(Chart analysis data)
((

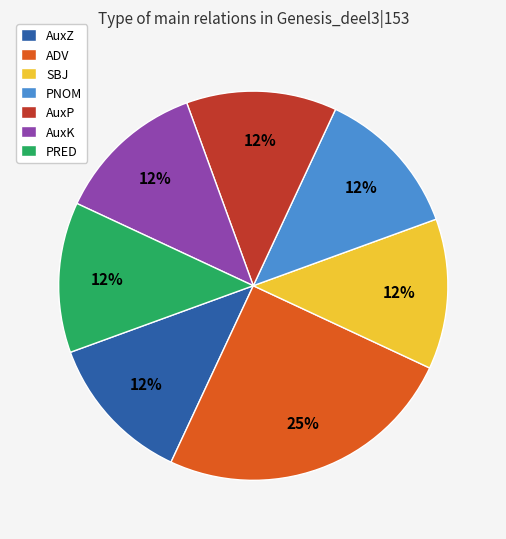

What percentage is the AuxZ slice, to the nearest percent?

13%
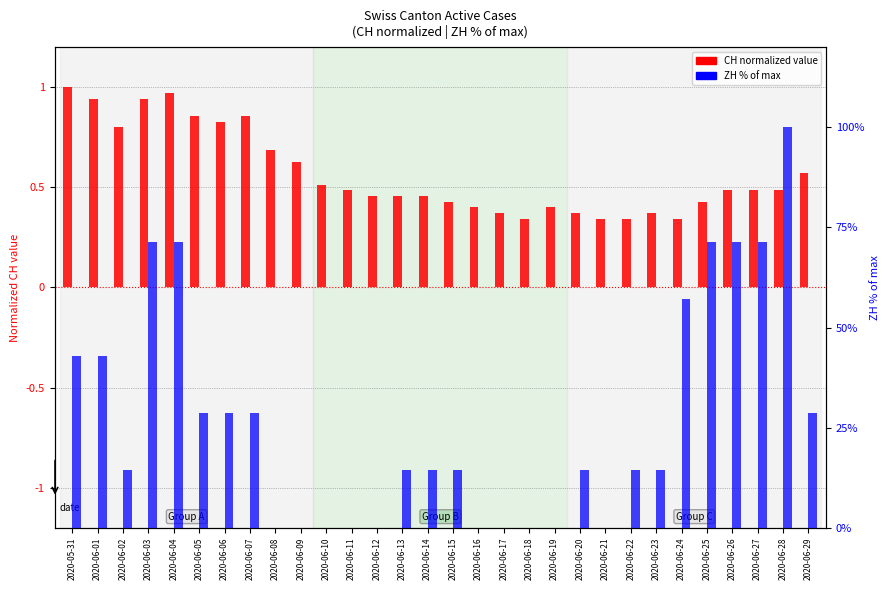

What are all the series names shown in the legend?

CH (normalized), ZH (% of max)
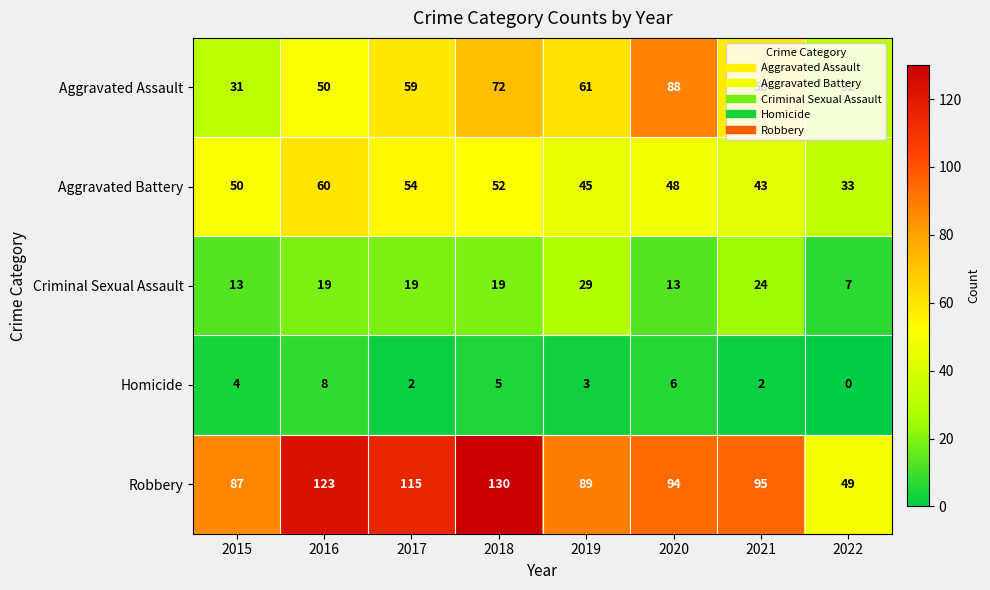

At which category is the sum across all series the highest?

2018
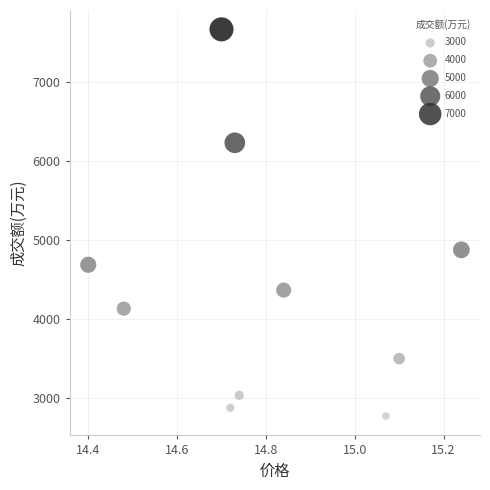

What Y value in the scatter plot is closest to 5216?

4872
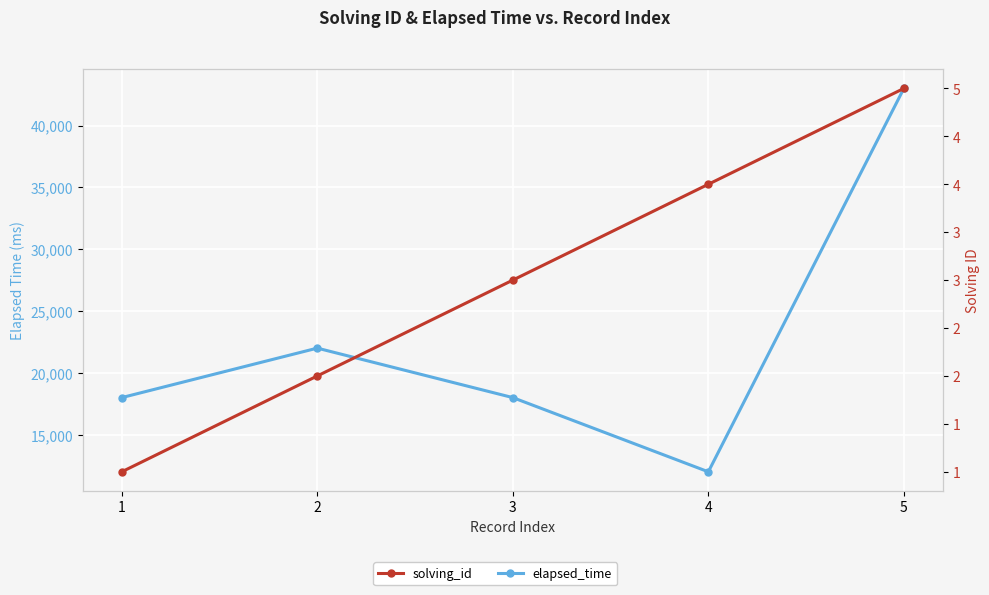

What is the value of the elapsed_time point at the 5th from the left?

43000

))

TASK REQUIREMENTS:
Identify every line in the material that contains the word "What", matching its case exactly, and copy each of those lines.

SOLUTION FOR THIS EXERCISE:
What percentage is the AuxZ slice, to the nearest percent?
What are all the series names shown in the legend?
What Y value in the scatter plot is closest to 5216?
What is the value of the elapsed_time point at the 5th from the left?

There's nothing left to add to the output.